Este grupo composto, entre outros, por especialistas nas áreas da ecologia, biodiversidade, ambiente e transportes, refere que “da mesma forma que a ciência tem servido o atual desafio de saúde pública”, também eles solicitam que o Governo “considere os pareceres dos profissionais nas várias áreas relevantes, encontrando consensos alargados em prol da sustentabilidade ambiental no contexto atual”.
“Preocupados com a alarmante degradação dos sistemas naturais dos quais a nossa sociedade depende, solicitamos que se digne a utilizar o procedimento de AAE por forma a que a decisão acerca das características de um determinado projeto (entenda-se a localização de uma nova infraestrutura aeroportuária) não se encontre já previamente condicionada por planos ou programas nos quais o projeto se enquadra”, escrevem.
Os especialistas pedem que “sejam solicitados pareceres às entidades às quais, em virtude das suas responsabilidades ambientais específicas, possam interessar os efeitos ambientais resultantes da aplicação do plano ou programa”.
No entender deste grupo, ao limitar o estudo a duas localizações, com três opções, “falharão também os três objetivos concretos, tal como descritos no Guia de Melhores Práticas para AAE”, entre os quais, “alterar mentalidades e criar uma cultura estratégica no processo de decisão, promovendo a cooperação e o diálogo institucionais e evitando conflitos”, lê-se na notícia da Lusa.
A carta assinala ainda “vários aspetos” que “devem ser considerados de forma estratégica” como o da atual pandemia, que “pode e deve permitir que se transformem problemas em oportunidades” como o de “repensar o papel do transporte de passageiros, nomeadamente a ferrovia, e dos modelos de mercados” com “mudanças significativas na mobilidade de longo curso no “pós-covid”.
O grupo argumenta ainda com a “Estratégia Nacional de Conservação da Natureza” aprovada em Conselho de Ministros, assim como “o Roteiro para a Neutralidade Carbónica 2050” e “as metas estabelecidas no Pacto Ecológico Europeu a 11 de dezembro de 2019, que propõem a defesa da biodiversidade e o alargamento das áreas protegidas, como aspetos fundamentais para a salvaguarda da biodiversidade”.

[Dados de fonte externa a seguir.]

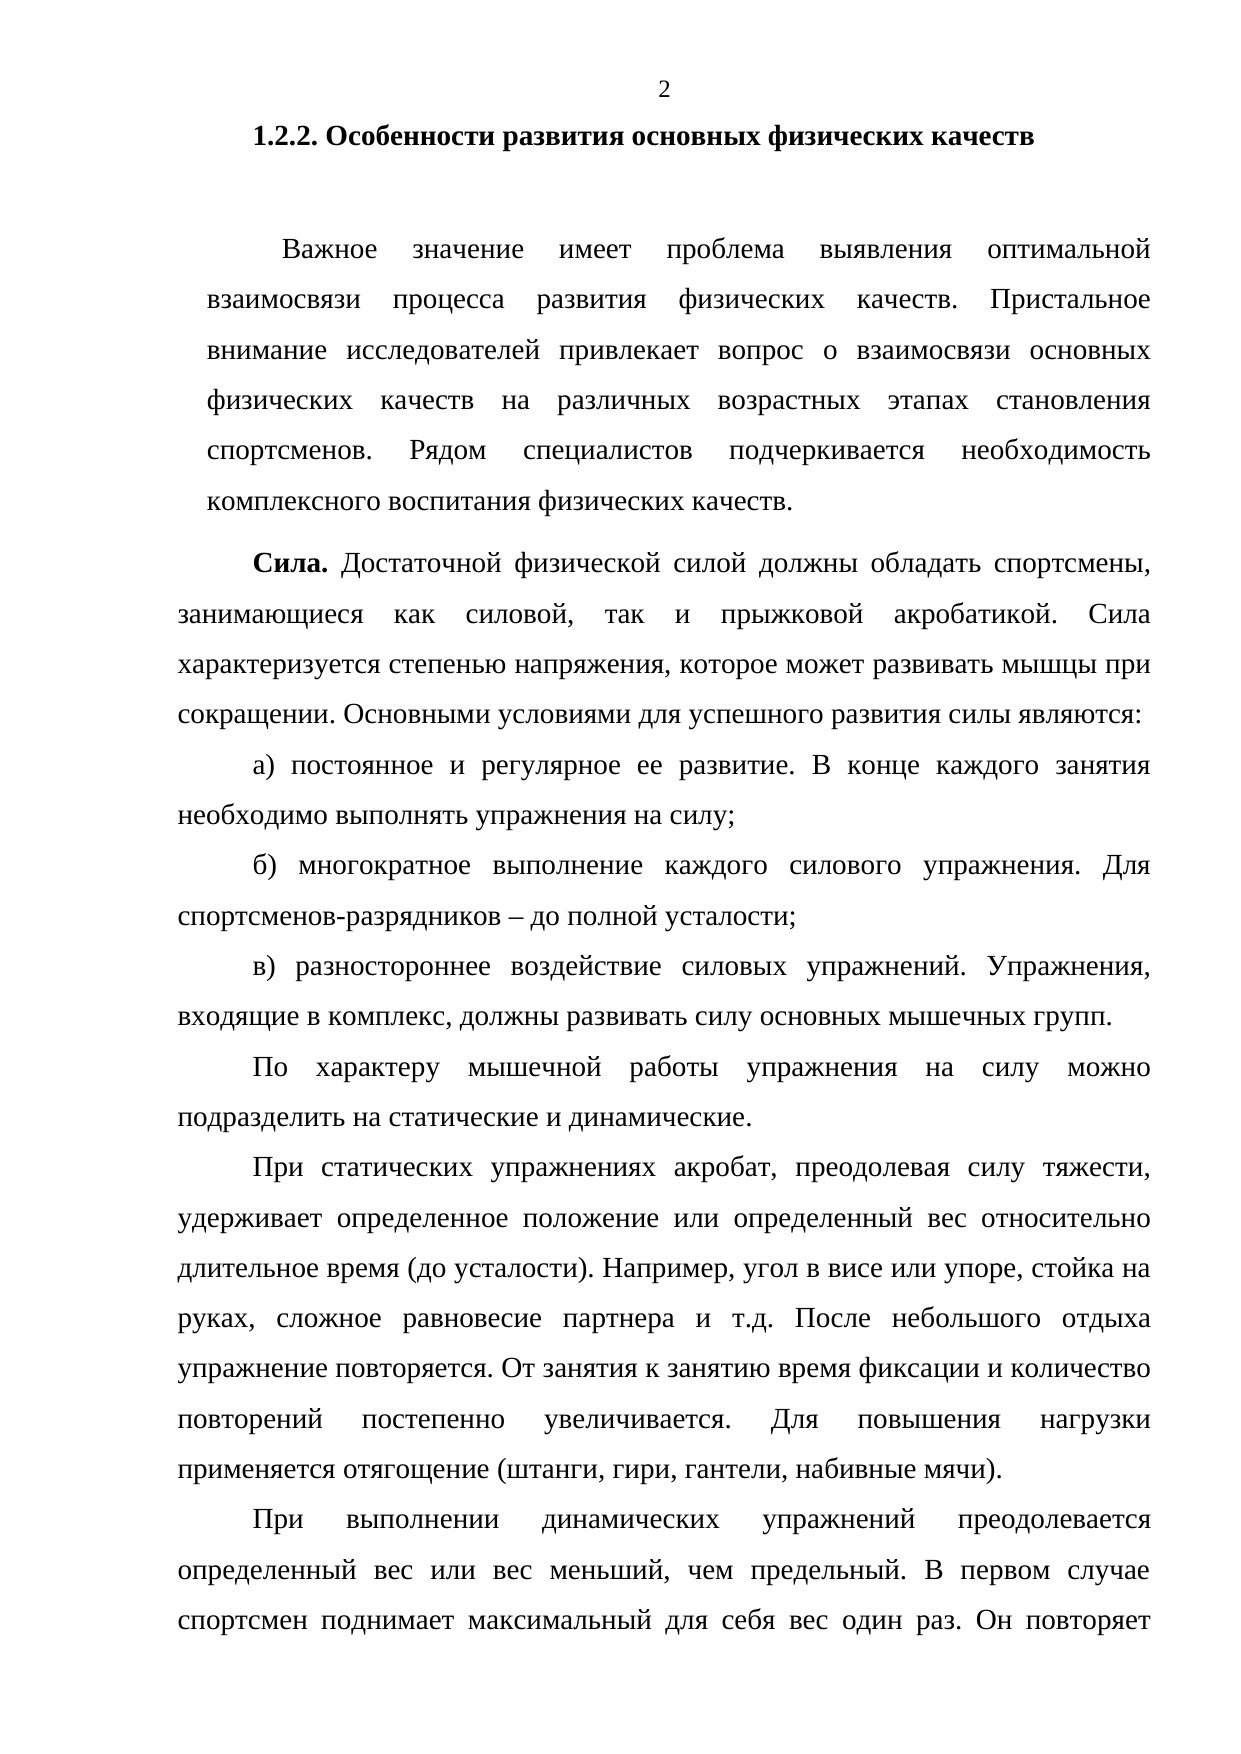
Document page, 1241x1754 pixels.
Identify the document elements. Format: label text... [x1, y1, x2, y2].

text в) разностороннее воздействие силовых упражнений. Упражнения, входящие в комплекс, должны развивать силу основных мышечных групп. [177, 948, 1152, 1032]
text При статических упражнениях акробат, преодолевая силу тяжести, удерживает определенное положение или определенный вес относительно длительное время (до усталости). Например, угол в висе или упоре, стойка на руках, сложное равновесие партнера и т.д. После небольшого отдыха упражнение повторяется. От занятия к занятию время фиксации и количество повторений постепенно увеличивается. Для повышения нагрузки применяется отягощение (штанги, гири, гантели, набивные мячи). [177, 1149, 1152, 1485]
text Важное значение имеет проблема выявления оптимальной взаимосвязи процесса развития физических качеств. Пристальное внимание исследователей привлекает вопрос о взаимосвязи основных физических качеств на различных возрастных этапах становления спортсменов. Рядом специалистов подчеркивается необходимость комплексного воспитания физических качеств. [207, 231, 1152, 516]
text б) многократное выполнение каждого силового упражнения. Для спортсменов-разрядников – до полной усталости; [177, 847, 1152, 931]
text По характеру мышечной работы упражнения на силу можно подразделить на статические и динамические. [177, 1049, 1152, 1133]
text а) постоянное и регулярное ее развитие. В конце каждого занятия необходимо выполнять упражнения на силу; [177, 747, 1152, 831]
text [177, 1502, 1152, 1636]
text 1.2.2. Особенности развития основных физических качеств [177, 118, 1152, 152]
text Сила. Достаточной физической силой должны обладать спортсмены, занимающиеся как силовой, так и прыжковой акробатикой. Сила характеризуется степенью напряжения, которое может развивать мышцы при сокращении. Основными условиями для успешного развития силы являются: [177, 546, 1152, 730]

A carta termina com um lamento pelo “tempo e custo financeiro que o Estado português já despendeu com o objetivo de expandir a capacidade aeroportuária”, mas defende que “apenas uma decisão bem informada poderá conduzir à solução que o desenvolvimento estratégico do país, nas suas várias dimensões, económica, social e ambiental, exige”.